Participant and 2L Chair of the Courtroom Advocates Project, 2L Representative for the Student Senate, 1L Board Representative for the Domestic Violence Project, Member of Rightslink and Society for Immigrant and Refugee Rights. She was awarded the Kirkland & Ellis New York City Public Service Fellowship and will be working with the
New York Legal Assistance Group.

Kirkland & Ellis offers the Kirkland & Ellis New York City Public Service Fellowship to “give something back” to the community and to enhance its relationship with Columbia Law School. The Fellowship provides one Columbia student the opportunity for a year of postgraduate public service that meets serious human
needs in New York City.

Jane Kim

Student attorney for the Columbia Law School Sexuality and Gender Law Clinic.

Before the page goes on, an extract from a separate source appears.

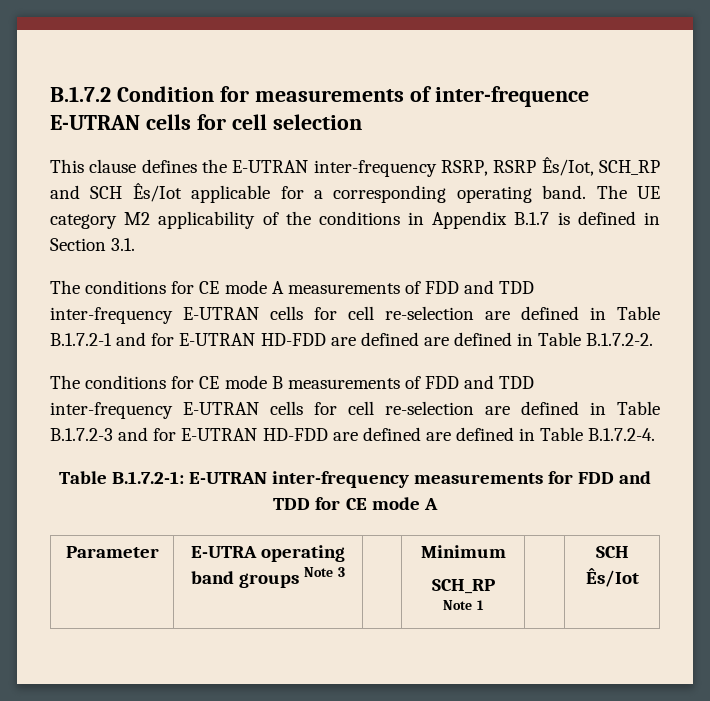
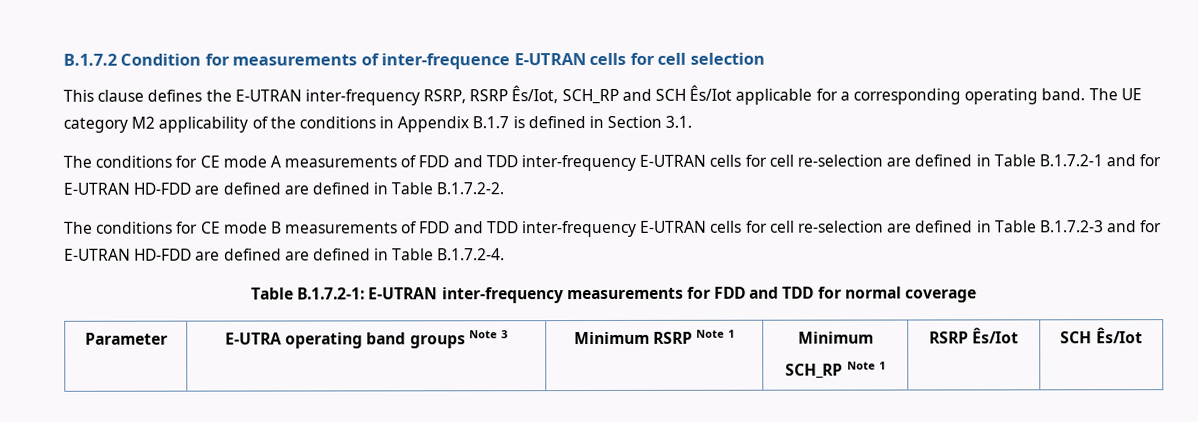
[345,497,438,510] CE mode A -> [844,286,978,303] normal coverage
(346, 572) none -> [573,329,736,345] Minimum RSRP Note 1
(485, 605) none -> [928,327,1020,344] RSRP Ês/Iot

She was the recipient of the Pauline Berman Heller Prize, awarded annually to the graduating student who has displayed the most outstanding record of academic achievement in the service of gender equality in law, business, or society, as expressed through his or her classroom performance, scholarly research, or other relevant activities.

 

Lindsey Merikas

Columbia Chapter Board Member of the National Lawyers Guild, Prison Education Initiatives Teacher at Riker’s Island, Rosie’s Facility, Connecticut Public Defender and Federal Defender for the Remote Capital Research Project, Member of the Moot Court Stone Honor Competition, Staff Editor for the National Black Law Journal, Events Chair for the Criminal Justice Action Network, and Member of the Black Law Student Association. She will be working with the Fair Trial Initiative.

The Fair Trial Initiative ensures fairness for indigent defendants facing the death penalty and to help address systemic inequalities in the justice system’s handling of capital cases.

Larra Morris

Student attorney for the Columbia Law School Sexuality and Gender Law Clinic. She was the recipient of the Allan Morrow Sexuality and Gender Law Prize, awarded upon graduation from the Law School to students who have demonstrated outstanding achievement in the furtherance of lesbian, gay, bisexual, and transgender rights.

 

 

Natalie Orr

Member of the Columbia Human Rights Law Review, Articles Editor for the Jailhouse Lawyer’s Manual, and Member of the American Constitution Society Moot Court. She was awarded the Chadbourne & Parke/The Door Legal Services Center
Fellowship.

Chadbourne & Parke sponsors a fellow to work on-site at The Door for a period of approximately 16 months. Located in SoHo, The Door is New York’s premier youth development agency, and serves young people, aged 12-21 year, primarily from low-income families.